Schon allein dieses Textes wegen muss man die neue
Lettre lesen:
Ziauddin Sardar erinnert sich an seine Jahre in der heiligen Stadt der islamischen Welt:
Mekka. Wir dürfen im Netz einen
Auszug lesen, in dem er erzählt, wie man
blitzschnell ein Visum vor einem belagerten Schalter ergattert: "Shaikh Abdullah spürte meine Bestürzung und klopfte mir sanft auf die Schulter. 'Ich weiß, was ich tun muss, gelernt ist gelernt', sagte er zuversichtlich. 'Bleiben Sie hier stehen und
schauen Sie mir zu.' Er zählte eine Anzahl Schritte von der Menge vor dem Visaschalter weg wie ein Bowlingspieler, der seinen
Anlauf vorbereitet. Knapp 20 Meter von der Menge entfernt blieb er stehen, drehte sich um und schrie den zwei oder drei Leuten, die zwischen ihm und der Menge standen, zu, sie sollten aus dem Weg gehen. Dann hob er die untere Hälfte seines toupe, seiner langen weißen Oberbekleidung, hoch und band sie sich
um die Hüfte fest. Schließlich schaute er mich grinsend an und zeigte dabei einen
Goldzahn. Plötzlich schrie Shaikh Abdullah mit schrecklicher Stimme: 'Ya Allah' und rannte los. Die Leute vor dem Schalter drehten sich entsetzt um und konnten nicht glauben, was auf sie zukam.
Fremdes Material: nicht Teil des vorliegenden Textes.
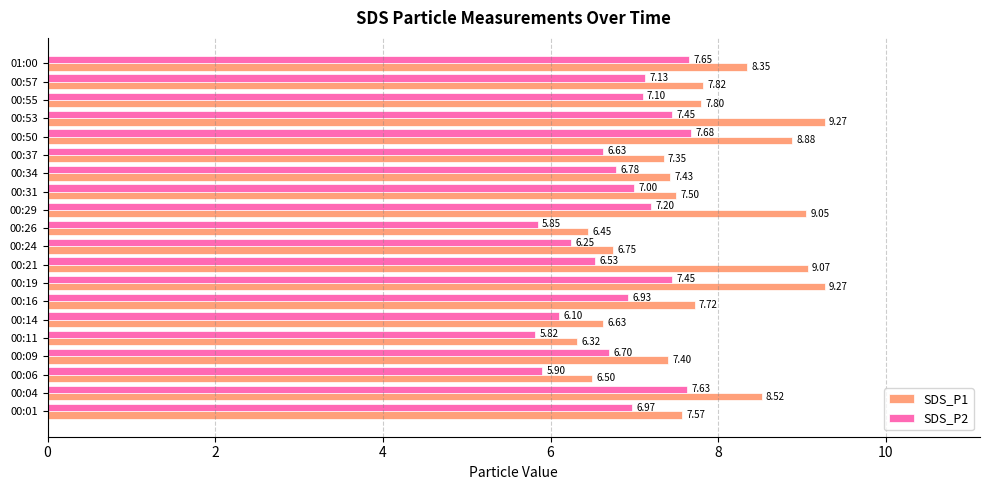

What is the total value across all series at 00:01?

14.5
Shaikh Abdullah sprang auf die Menge, lief in Blitzesschnelle
über ihre Köpfe und Schultern und legte seine Akte dem Mann hinter dem Schalter genau in die Hände. Dann stieg er elegant herab - ein müheloses Absitzen - und kam nonchalant zu mir zurück. 'Klappt immer', sagte er triumphierend."